As the year draws to a close, anticipation grows for the much-anticipated Year of Sorolla. In Valencia, celebrations marking the centennial since the death of the master of light continue, while auction houses in Madrid and London proceed with sales that feature paintings by Joaquin Sorolla. This December there are at least two Sorolla works offered to collectors in the marketplace, highlighting the artist’s enduring appeal across Europe and beyond.
two techniques
One piece in Madrid stands out for its gouache work on a sizable sheet, measuring 50 by 97 centimeters. Ansorena, the auction house handling the sale, lists it as an original Sorolla work, signed and documented in Valencia during the artist’s Italian sojourn in 1888. The painting traveled to Buenos Aires after a sale to collector Matías Errázuriz in 1900, at a show led by José Artal in the Witcomb Hall. The Errázuriz family later contributed it to a Sorolla memory exhibition organized by the Spanish Cultural Association in Buenos Aires, with the image reproduced in the association’s catalog. Valencia’s art scene later included the piece in the 1973 exhibition on painters from the Valencia region.

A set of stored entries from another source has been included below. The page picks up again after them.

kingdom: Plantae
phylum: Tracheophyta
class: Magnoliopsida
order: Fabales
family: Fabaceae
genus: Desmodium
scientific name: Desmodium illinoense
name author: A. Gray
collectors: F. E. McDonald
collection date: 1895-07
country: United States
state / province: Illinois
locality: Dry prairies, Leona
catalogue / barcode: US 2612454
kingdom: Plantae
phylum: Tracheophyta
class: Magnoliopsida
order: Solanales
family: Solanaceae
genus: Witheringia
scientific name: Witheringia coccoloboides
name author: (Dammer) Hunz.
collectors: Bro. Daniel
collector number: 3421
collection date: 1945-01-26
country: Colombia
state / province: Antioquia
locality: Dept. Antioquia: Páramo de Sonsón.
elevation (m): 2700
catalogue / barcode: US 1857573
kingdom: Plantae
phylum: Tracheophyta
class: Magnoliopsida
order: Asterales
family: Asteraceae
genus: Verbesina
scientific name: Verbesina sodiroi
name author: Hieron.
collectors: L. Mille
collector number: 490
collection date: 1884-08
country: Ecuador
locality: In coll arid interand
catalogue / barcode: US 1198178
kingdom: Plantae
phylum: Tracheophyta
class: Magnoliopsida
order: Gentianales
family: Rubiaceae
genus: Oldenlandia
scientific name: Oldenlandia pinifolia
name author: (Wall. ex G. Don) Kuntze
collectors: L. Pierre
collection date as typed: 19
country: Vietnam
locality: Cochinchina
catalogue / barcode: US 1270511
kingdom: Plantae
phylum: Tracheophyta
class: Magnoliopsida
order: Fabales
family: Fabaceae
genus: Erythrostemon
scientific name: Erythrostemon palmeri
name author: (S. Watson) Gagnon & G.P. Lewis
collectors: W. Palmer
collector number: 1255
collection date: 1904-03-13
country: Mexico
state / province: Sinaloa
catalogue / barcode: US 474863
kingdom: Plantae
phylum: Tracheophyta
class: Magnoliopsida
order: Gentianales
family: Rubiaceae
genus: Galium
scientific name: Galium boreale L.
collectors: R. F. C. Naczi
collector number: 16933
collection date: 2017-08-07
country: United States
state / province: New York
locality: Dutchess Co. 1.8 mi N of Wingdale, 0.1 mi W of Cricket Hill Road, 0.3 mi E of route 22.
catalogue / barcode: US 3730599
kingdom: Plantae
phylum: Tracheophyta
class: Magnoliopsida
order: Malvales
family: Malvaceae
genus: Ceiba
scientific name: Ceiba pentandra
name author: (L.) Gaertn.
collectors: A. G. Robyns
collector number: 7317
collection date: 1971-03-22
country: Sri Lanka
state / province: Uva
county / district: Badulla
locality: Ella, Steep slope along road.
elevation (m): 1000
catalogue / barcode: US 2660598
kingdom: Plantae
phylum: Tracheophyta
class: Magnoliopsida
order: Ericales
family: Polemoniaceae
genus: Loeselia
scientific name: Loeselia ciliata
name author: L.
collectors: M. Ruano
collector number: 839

The estimated value around the time of discussion reached roughly €100,000.
Later, another Sorolla work from the same period emerges for a prospective sale in London. This small oil on canvas portrays a Valencia beach scene, and is offered by Sotheby’s with prices starting around €70,000. The work, a compact 23 by 33 centimeters, carries a rich provenance. It was donated by Sorolla to Jacques Copeau, the Paris-based general manager of the Comédie-Française from 1905 to 1909, and a collaborator of Georges Petit. Sotheby’s notes that Copeau helped organize Sorolla’s 1906 solo exhibition at the Georges Petit Gallery. The piece now resides in a private collection and dates from circa 1898, continuing Sorolla’s long engagement with Valencian coastal subjects.
More recent topics
Scholars point out that Sorolla’s impulse to paint subjects tied to his surroundings was reinforced by Jules Bastien-Lepage’s maxim to paint what one knows and to represent scenes familiar to the painter. This approach yielded canvases depicting nets mended, boats built, and fishermen at work, all anchored in the Valencian fishing community. Over time, Sorolla’s style leans toward impressionism, sharpening his oil sketches with a freer execution. That vigorous, spontaneous energy remains a hallmark of his work and explains the lasting fascination with his sunlit canvases, as Sotheby’s observers emphasize.
The provenance history of the Valencia beach painting is described by Sotheby’s as including a separate signature and inscription added by Sorolla when gifting the piece to Jacques Copeau, dating it to 1906. This nuanced detail adds to the painting’s narrative, underscoring the close ties between Sorolla and figures in Europe’s cultural scene during that era.